Earlier in the week Stephen Roach put up this China slowdown 'alert'. Certainly China's growth engine is not unstopable, and there have been many who have pointed to the dangers of internal instability. But this time it is the driver himself who is applying the break. The really, really big problem (the scenario that every thinking person dreads) would be if this 'unstoppability' were to be tested by an unforeseen crisis. And certainly the rest of the world economy is vulnerable (in particular via the Asian economy) to any turbulence from China.
Personally, however, I think Roach is overdoing it a bit here. I think he over-emphasises the degree of central control over what happens, and he overstates the importance of conventional monetary shocks: even 'uncle Milton' has had to modify his views a bit on this one. So lets take this one day at a time.
The move to skim the froth off China’s exceptional growth vigor was initiated by the central bank in the form of an increase in reserve requirements announced in late August and made effective in late September.
The medicine is already working.
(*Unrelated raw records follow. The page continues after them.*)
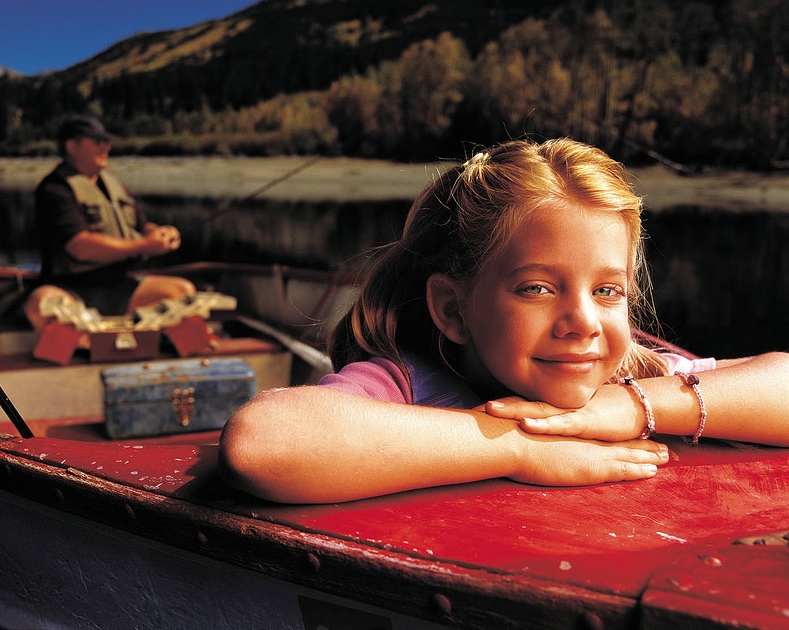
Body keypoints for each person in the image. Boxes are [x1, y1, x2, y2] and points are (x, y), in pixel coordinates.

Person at [219, 137, 789, 504]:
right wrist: (520, 444)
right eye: (537, 288)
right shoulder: (406, 381)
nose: (583, 321)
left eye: (607, 290)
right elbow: (263, 444)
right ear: (453, 309)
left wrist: (628, 406)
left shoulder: (630, 374)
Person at [25, 115, 195, 332]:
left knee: (183, 291)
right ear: (72, 147)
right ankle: (76, 353)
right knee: (42, 305)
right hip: (70, 289)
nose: (105, 147)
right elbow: (81, 247)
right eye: (97, 142)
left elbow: (143, 226)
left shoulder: (114, 186)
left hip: (119, 287)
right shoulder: (54, 190)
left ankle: (138, 345)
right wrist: (144, 246)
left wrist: (160, 234)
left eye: (106, 141)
The remaining vestiges of a centrally controlled system have certain virtues -- the word gets out quite effectively. In my discussions with senior officials in the Chinese banking sector, there is little doubt that lending growth has already slowed. According to their assessment, the response to the increase in reserve requirements has been almost immediate; lending is reported to be down in both September and October -- responding more to the announcement effect in late August than to the actual implementation of the action a month later. The resulting downshift has initially been concentrated in property markets but apparently is also spilling over into other sectors as well. This could be just the beginning of a shift to policy restraint in China...........
As bank lending slows, so should fixed investment spending. Our official forecast for the Chinese economy looks for 11% growth in fixed investment in 2004, half the excessive 22% rate of increase in 2003. The anecdotal reports from Chinese banking officials that I heard over the past few days seem to confirm this possibility, as the slowdown in real estate lending now spills over into other segments as well. Reflecting this investment-led downshift in domestic demand, we also look for a sharp slowing of Chinese import growth -- a 20% gain in 2004 following a 40% surge this year.
The import impact is of critical importance in understanding the pan-regional and broader global implications of the coming slowdown in the Chinese economy.............The bottom line is that any material slowing in Chinese import growth -- precisely what we expect over the next year -- will have important implications on Asia’s increasingly Chinese-dependent trading partners.